The quad-split screen
The Output Monitor has an Info button below it. Hitting this brings up a horizontal stripe across the Output Monitor screen (over the video on the LCD, but not the actual Program Out) that displays the file you are playing, time, and the status (play/pause). Hitting the Info button a second time adds a visual progress indicator across the bottom of this stripe that tells you at a glance where you are in the clip-just like playing any video file on a computer. I find this handy enough to leave up all the time. Unfortunately, the progress indicator disappears when fastforwarding or rewinding clips.
Video playback is not without its idiosyncrasies. You can set a clip up to be cued, but if you want to preview it on the quad-split Preview, and with the audio slider down (an audio "Solo" button would be useful here) you have a challenge cuing it up again. If you hit pause, and then hit the "|<<" button to go back to the head of the clip, the VR-5 plays about a half second of the clip and then it pauses. When you select the Player for Program Out and expect the clip to autoplay, it doesn't. You now have to tell it to play manually. If you hit Stop while previewing the clip, the Player preview will go dark. Now, selecting the Player for Program Out will properly autoplay the clip. Either way, the horizontal Info stripe on the Output Monitor accurately tells you what's going on.
I think re-cuing the clip to the beginning (the first option described above) should sit on the first frame, in pause, and properly autoplay when the Player is selected. A firmware update should fix this.

→ WHAT IS NEEDED
Duplicate the part of the passage about VR-5 clip playback starting at "Video playback is" and ending at "what's going on.". Rely solely on the passage about VR-5 clip playback.

→ RECORD EXTRACTS
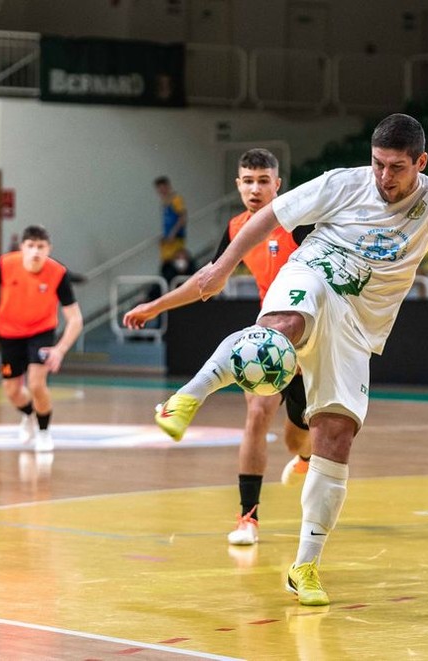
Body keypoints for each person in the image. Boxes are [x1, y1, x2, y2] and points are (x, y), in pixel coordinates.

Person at [153, 114, 428, 606]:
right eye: (378, 164)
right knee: (279, 334)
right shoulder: (343, 183)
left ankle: (304, 565)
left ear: (421, 163)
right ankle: (185, 398)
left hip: (358, 326)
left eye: (396, 168)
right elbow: (272, 217)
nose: (384, 177)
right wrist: (221, 268)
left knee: (335, 434)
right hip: (314, 275)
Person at [125, 149, 312, 547]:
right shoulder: (238, 228)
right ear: (238, 185)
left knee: (300, 439)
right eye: (248, 181)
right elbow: (207, 279)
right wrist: (155, 305)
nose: (255, 189)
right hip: (269, 343)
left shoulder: (298, 223)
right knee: (257, 414)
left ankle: (307, 458)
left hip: (312, 338)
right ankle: (248, 518)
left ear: (278, 184)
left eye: (264, 181)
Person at [0, 225, 84, 453]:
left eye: (41, 246)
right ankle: (30, 415)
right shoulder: (5, 264)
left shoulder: (58, 274)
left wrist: (60, 350)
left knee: (36, 383)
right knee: (11, 390)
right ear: (22, 247)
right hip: (9, 332)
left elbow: (75, 319)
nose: (35, 252)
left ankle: (44, 432)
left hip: (41, 331)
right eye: (30, 246)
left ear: (49, 249)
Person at [154, 175, 188, 264]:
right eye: (159, 189)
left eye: (163, 188)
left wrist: (173, 233)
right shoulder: (164, 202)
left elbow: (182, 218)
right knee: (165, 261)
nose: (161, 191)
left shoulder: (176, 200)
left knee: (176, 262)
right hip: (167, 238)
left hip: (176, 238)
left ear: (168, 187)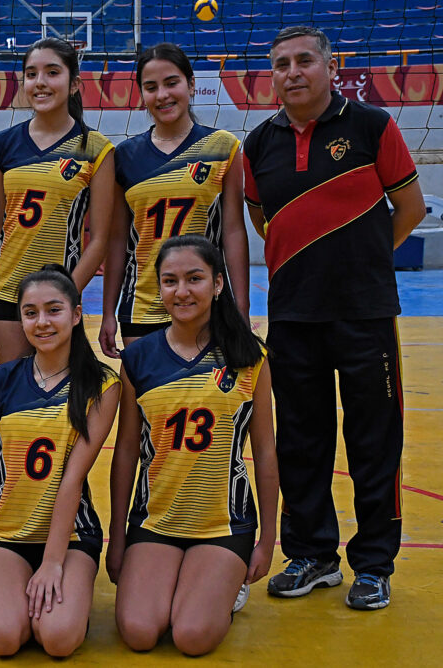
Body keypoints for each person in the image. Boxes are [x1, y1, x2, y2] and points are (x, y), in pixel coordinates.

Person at [243, 26, 426, 610]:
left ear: (330, 65)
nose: (291, 72)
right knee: (301, 440)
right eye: (280, 65)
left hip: (365, 315)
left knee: (375, 441)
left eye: (303, 61)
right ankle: (313, 555)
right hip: (293, 316)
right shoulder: (257, 144)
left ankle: (373, 564)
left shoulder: (372, 127)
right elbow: (259, 215)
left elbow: (412, 208)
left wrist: (361, 263)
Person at [108, 235, 278, 655]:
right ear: (159, 288)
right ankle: (186, 585)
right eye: (170, 281)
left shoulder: (248, 357)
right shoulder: (138, 359)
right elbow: (127, 450)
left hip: (223, 525)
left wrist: (268, 539)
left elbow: (267, 452)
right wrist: (117, 537)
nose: (181, 291)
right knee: (139, 632)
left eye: (194, 279)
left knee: (191, 637)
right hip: (155, 523)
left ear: (218, 284)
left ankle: (221, 589)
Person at [0, 264, 120, 657]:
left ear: (77, 314)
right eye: (30, 313)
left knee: (59, 639)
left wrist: (52, 563)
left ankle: (59, 602)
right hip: (3, 533)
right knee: (3, 639)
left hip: (70, 536)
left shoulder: (102, 385)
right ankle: (20, 598)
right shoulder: (0, 382)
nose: (42, 322)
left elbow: (71, 479)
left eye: (54, 310)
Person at [100, 42, 249, 359]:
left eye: (172, 83)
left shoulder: (223, 147)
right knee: (144, 404)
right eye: (151, 87)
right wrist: (107, 313)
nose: (162, 95)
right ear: (142, 94)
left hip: (207, 305)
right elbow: (116, 240)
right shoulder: (124, 156)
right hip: (142, 306)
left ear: (191, 85)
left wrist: (242, 307)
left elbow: (234, 231)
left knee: (200, 403)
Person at [0, 38, 115, 363]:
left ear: (74, 84)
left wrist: (65, 293)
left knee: (60, 398)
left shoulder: (96, 149)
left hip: (62, 291)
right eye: (31, 74)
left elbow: (99, 239)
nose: (40, 82)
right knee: (16, 394)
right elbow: (5, 224)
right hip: (7, 291)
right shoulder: (3, 145)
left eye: (52, 72)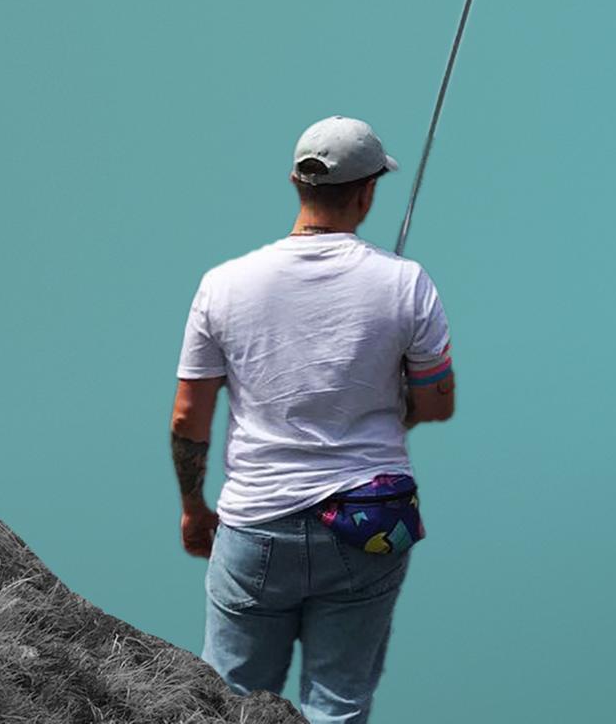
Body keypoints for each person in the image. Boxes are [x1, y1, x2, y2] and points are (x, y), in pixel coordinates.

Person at [169, 115, 457, 724]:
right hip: (367, 522)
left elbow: (189, 415)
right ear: (367, 192)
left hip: (256, 522)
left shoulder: (222, 285)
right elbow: (437, 403)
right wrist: (395, 397)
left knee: (228, 701)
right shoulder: (406, 284)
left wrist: (194, 508)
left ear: (296, 184)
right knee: (339, 704)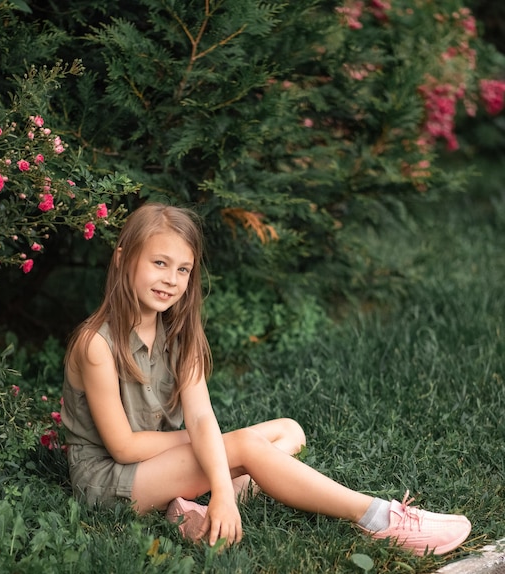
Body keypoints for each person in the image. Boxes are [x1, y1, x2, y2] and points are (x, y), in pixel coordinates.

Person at [60, 202, 471, 556]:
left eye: (183, 269)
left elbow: (201, 418)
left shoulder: (179, 334)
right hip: (109, 482)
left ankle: (190, 508)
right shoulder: (96, 344)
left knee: (289, 432)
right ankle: (379, 517)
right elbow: (125, 447)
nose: (171, 279)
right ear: (121, 259)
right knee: (243, 446)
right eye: (159, 263)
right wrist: (219, 455)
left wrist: (216, 460)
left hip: (156, 464)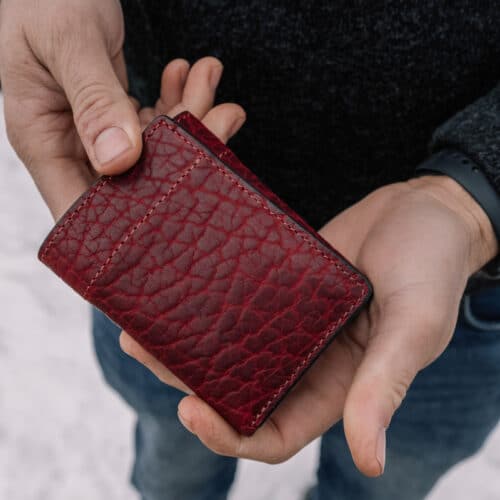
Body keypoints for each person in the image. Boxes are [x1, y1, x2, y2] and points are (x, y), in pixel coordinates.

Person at [1, 1, 500, 499]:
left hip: (458, 282)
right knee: (175, 455)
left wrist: (472, 200)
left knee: (386, 475)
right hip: (152, 230)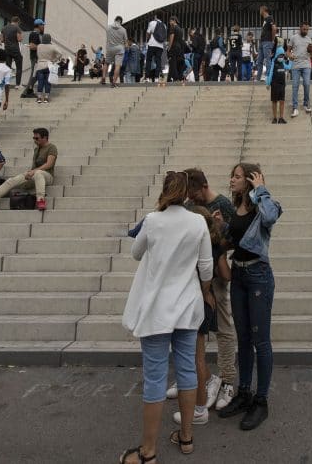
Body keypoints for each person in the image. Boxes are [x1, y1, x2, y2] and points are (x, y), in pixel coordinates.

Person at [119, 171, 213, 464]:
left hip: (156, 309)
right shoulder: (197, 221)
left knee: (155, 377)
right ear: (186, 194)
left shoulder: (152, 220)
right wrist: (203, 291)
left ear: (164, 191)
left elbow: (136, 253)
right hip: (187, 306)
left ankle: (148, 451)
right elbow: (206, 268)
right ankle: (186, 436)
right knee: (187, 371)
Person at [215, 162, 281, 431]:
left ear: (251, 180)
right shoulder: (237, 209)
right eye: (232, 176)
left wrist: (261, 189)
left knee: (260, 341)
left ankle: (261, 401)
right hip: (239, 275)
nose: (232, 180)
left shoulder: (264, 205)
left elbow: (270, 218)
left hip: (258, 276)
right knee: (243, 338)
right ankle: (244, 392)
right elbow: (235, 241)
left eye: (238, 176)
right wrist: (222, 226)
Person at [182, 169, 238, 411]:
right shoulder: (188, 205)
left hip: (216, 271)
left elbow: (236, 237)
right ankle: (199, 377)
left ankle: (227, 379)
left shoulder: (223, 204)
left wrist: (218, 235)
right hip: (195, 277)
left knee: (223, 328)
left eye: (193, 194)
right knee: (195, 330)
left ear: (204, 186)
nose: (190, 199)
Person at [0, 127, 58, 211]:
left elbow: (49, 164)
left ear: (45, 138)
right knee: (11, 180)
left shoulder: (51, 147)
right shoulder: (36, 149)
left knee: (38, 173)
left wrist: (34, 171)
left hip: (47, 176)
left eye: (37, 138)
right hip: (34, 174)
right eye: (33, 138)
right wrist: (29, 174)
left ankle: (41, 200)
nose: (34, 140)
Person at [287, 23, 312, 117]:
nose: (306, 31)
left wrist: (311, 51)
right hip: (296, 65)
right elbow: (288, 51)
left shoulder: (309, 39)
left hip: (306, 65)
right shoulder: (293, 38)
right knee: (295, 86)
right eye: (304, 29)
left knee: (307, 83)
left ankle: (306, 104)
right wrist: (290, 56)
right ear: (300, 28)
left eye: (307, 30)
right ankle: (295, 107)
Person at [34, 34, 61, 104]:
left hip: (40, 66)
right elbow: (60, 53)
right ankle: (46, 98)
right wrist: (54, 60)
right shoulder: (52, 47)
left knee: (40, 82)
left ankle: (39, 97)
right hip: (49, 66)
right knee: (48, 82)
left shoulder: (39, 46)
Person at [21, 19, 45, 98]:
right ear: (39, 25)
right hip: (35, 58)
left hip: (36, 58)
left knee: (36, 75)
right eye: (42, 25)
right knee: (33, 75)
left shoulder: (36, 34)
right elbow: (32, 46)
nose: (43, 27)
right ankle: (25, 92)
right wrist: (42, 47)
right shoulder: (34, 34)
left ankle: (29, 90)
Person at [103, 16, 128, 87]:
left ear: (115, 20)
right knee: (117, 66)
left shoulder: (108, 27)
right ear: (121, 22)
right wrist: (126, 48)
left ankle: (103, 78)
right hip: (119, 49)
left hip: (110, 48)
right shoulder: (123, 30)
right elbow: (126, 43)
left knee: (106, 63)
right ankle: (113, 82)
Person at [267, 45, 288, 124]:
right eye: (280, 55)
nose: (281, 57)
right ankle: (275, 118)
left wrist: (291, 60)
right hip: (274, 84)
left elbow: (289, 67)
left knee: (282, 101)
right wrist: (268, 83)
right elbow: (270, 73)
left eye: (282, 56)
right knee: (274, 101)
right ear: (277, 55)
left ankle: (281, 118)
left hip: (282, 85)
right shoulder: (273, 63)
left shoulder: (283, 63)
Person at [145, 12, 167, 82]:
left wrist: (147, 40)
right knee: (158, 61)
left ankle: (147, 78)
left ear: (156, 16)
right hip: (160, 46)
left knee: (149, 60)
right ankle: (157, 78)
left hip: (152, 44)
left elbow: (148, 33)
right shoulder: (164, 25)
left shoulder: (152, 23)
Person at [256, 5, 276, 82]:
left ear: (263, 10)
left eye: (260, 10)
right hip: (262, 41)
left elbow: (274, 28)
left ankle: (268, 77)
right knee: (259, 61)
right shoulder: (265, 20)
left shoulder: (270, 18)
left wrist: (272, 40)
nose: (259, 11)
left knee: (267, 59)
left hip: (267, 41)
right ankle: (258, 78)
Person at [166, 16, 187, 85]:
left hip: (174, 47)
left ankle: (176, 78)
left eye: (170, 21)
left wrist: (169, 48)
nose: (169, 23)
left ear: (174, 21)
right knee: (176, 63)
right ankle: (170, 78)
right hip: (179, 48)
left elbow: (171, 38)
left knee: (173, 63)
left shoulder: (173, 28)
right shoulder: (180, 29)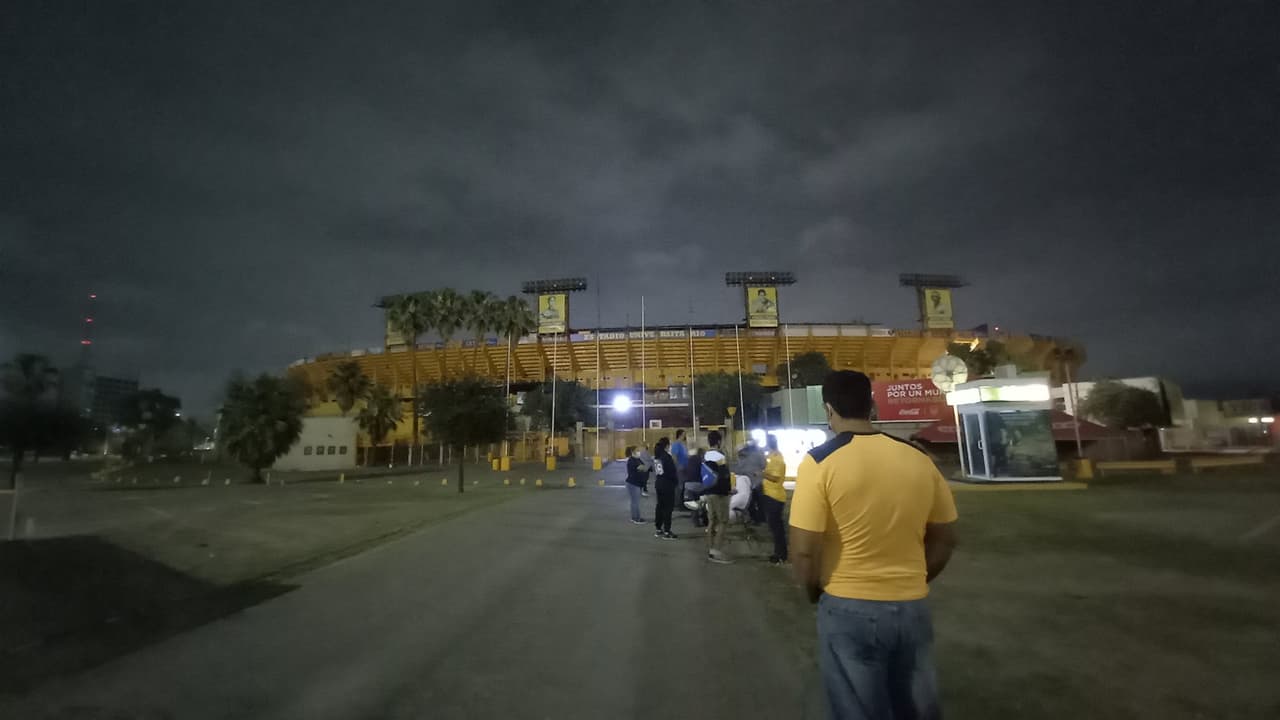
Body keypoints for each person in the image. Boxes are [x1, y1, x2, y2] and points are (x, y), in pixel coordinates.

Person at [790, 371, 958, 720]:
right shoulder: (917, 458)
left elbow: (804, 549)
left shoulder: (820, 462)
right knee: (917, 707)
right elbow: (945, 536)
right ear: (873, 405)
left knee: (859, 710)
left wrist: (812, 591)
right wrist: (917, 579)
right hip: (912, 606)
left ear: (828, 409)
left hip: (848, 605)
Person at [761, 434, 788, 565]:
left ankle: (781, 554)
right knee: (774, 527)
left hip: (775, 497)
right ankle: (778, 553)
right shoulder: (771, 456)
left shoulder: (777, 458)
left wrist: (762, 473)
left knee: (777, 528)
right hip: (769, 495)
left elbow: (775, 478)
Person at [702, 449, 733, 564]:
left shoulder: (707, 461)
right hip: (719, 495)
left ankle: (711, 550)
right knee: (723, 521)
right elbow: (724, 481)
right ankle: (717, 551)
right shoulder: (721, 464)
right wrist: (729, 491)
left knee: (711, 521)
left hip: (709, 493)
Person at [652, 437, 679, 539]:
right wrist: (675, 482)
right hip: (667, 485)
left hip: (659, 484)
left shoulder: (657, 456)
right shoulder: (667, 457)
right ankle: (667, 531)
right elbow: (671, 472)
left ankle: (658, 529)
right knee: (668, 508)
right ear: (667, 446)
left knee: (660, 506)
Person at [736, 440, 766, 523]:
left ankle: (757, 518)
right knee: (756, 502)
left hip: (752, 482)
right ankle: (759, 519)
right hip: (753, 482)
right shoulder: (757, 454)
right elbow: (763, 465)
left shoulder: (745, 457)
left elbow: (740, 470)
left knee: (754, 502)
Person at [624, 445, 650, 525]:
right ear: (633, 452)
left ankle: (635, 517)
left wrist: (646, 467)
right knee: (635, 502)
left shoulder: (637, 459)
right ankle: (636, 518)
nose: (639, 452)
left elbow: (645, 466)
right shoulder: (631, 460)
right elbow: (643, 468)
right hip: (633, 484)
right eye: (637, 450)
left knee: (635, 502)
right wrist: (646, 467)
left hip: (637, 483)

→ SOLUTION FOR THIS EXERCISE
Video playback is not without its idiosyncrasies. You can set a clip up to be cued, but if you want to preview it on the quad-split Preview, and with the audio slider down (an audio "Solo" button would be useful here) you have a challenge cuing it up again. If you hit pause, and then hit the "|<<" button to go back to the head of the clip, the VR-5 plays about a half second of the clip and then it pauses. When you select the Player for Program Out and expect the clip to autoplay, it doesn't. You now have to tell it to play manually. If you hit Stop while previewing the clip, the Player preview will go dark. Now, selecting the Player for Program Out will properly autoplay the clip. Either way, the horizontal Info stripe on the Output Monitor accurately tells you what's going on.